**Supplied material**
---------------

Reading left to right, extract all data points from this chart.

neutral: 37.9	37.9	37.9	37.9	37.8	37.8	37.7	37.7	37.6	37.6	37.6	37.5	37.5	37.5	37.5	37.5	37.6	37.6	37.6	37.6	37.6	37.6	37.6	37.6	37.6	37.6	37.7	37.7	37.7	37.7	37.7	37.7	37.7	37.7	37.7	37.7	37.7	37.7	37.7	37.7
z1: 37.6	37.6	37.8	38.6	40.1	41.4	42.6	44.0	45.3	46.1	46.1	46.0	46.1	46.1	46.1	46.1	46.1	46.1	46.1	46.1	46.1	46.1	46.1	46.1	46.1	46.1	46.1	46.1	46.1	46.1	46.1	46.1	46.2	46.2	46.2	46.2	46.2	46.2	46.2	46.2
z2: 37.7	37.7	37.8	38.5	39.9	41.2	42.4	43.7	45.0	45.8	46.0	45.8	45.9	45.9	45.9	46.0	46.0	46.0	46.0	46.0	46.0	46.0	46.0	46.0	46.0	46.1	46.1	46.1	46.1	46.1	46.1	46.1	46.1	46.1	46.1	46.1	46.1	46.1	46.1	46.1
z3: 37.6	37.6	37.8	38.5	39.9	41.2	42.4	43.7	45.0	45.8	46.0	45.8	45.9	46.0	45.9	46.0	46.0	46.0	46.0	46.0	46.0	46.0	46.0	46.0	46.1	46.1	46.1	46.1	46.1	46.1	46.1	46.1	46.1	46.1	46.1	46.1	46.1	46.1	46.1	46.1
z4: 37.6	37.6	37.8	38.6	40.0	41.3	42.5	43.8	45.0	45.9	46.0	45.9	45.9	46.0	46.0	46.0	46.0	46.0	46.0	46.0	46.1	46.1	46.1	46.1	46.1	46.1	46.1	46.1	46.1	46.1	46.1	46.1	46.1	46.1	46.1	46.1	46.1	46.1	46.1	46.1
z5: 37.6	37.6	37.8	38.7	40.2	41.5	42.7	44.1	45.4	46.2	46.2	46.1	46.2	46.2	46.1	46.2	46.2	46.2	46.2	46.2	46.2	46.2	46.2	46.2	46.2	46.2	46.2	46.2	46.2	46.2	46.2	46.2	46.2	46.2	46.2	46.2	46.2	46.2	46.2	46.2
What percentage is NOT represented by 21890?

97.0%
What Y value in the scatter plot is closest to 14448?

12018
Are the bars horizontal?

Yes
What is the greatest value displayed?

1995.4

---------------

**Try it**
Return all of the rows above verbatim, keeping every line in its original order.

**Output of the exercise**
Reading left to right, extract all data points from this chart.

neutral: 37.9	37.9	37.9	37.9	37.8	37.8	37.7	37.7	37.6	37.6	37.6	37.5	37.5	37.5	37.5	37.5	37.6	37.6	37.6	37.6	37.6	37.6	37.6	37.6	37.6	37.6	37.7	37.7	37.7	37.7	37.7	37.7	37.7	37.7	37.7	37.7	37.7	37.7	37.7	37.7
z1: 37.6	37.6	37.8	38.6	40.1	41.4	42.6	44.0	45.3	46.1	46.1	46.0	46.1	46.1	46.1	46.1	46.1	46.1	46.1	46.1	46.1	46.1	46.1	46.1	46.1	46.1	46.1	46.1	46.1	46.1	46.1	46.1	46.2	46.2	46.2	46.2	46.2	46.2	46.2	46.2
z2: 37.7	37.7	37.8	38.5	39.9	41.2	42.4	43.7	45.0	45.8	46.0	45.8	45.9	45.9	45.9	46.0	46.0	46.0	46.0	46.0	46.0	46.0	46.0	46.0	46.0	46.1	46.1	46.1	46.1	46.1	46.1	46.1	46.1	46.1	46.1	46.1	46.1	46.1	46.1	46.1
z3: 37.6	37.6	37.8	38.5	39.9	41.2	42.4	43.7	45.0	45.8	46.0	45.8	45.9	46.0	45.9	46.0	46.0	46.0	46.0	46.0	46.0	46.0	46.0	46.0	46.1	46.1	46.1	46.1	46.1	46.1	46.1	46.1	46.1	46.1	46.1	46.1	46.1	46.1	46.1	46.1
z4: 37.6	37.6	37.8	38.6	40.0	41.3	42.5	43.8	45.0	45.9	46.0	45.9	45.9	46.0	46.0	46.0	46.0	46.0	46.0	46.0	46.1	46.1	46.1	46.1	46.1	46.1	46.1	46.1	46.1	46.1	46.1	46.1	46.1	46.1	46.1	46.1	46.1	46.1	46.1	46.1
z5: 37.6	37.6	37.8	38.7	40.2	41.5	42.7	44.1	45.4	46.2	46.2	46.1	46.2	46.2	46.1	46.2	46.2	46.2	46.2	46.2	46.2	46.2	46.2	46.2	46.2	46.2	46.2	46.2	46.2	46.2	46.2	46.2	46.2	46.2	46.2	46.2	46.2	46.2	46.2	46.2
What percentage is NOT represented by 21890?

97.0%
What Y value in the scatter plot is closest to 14448?

12018
Are the bars horizontal?

Yes
What is the greatest value displayed?

1995.4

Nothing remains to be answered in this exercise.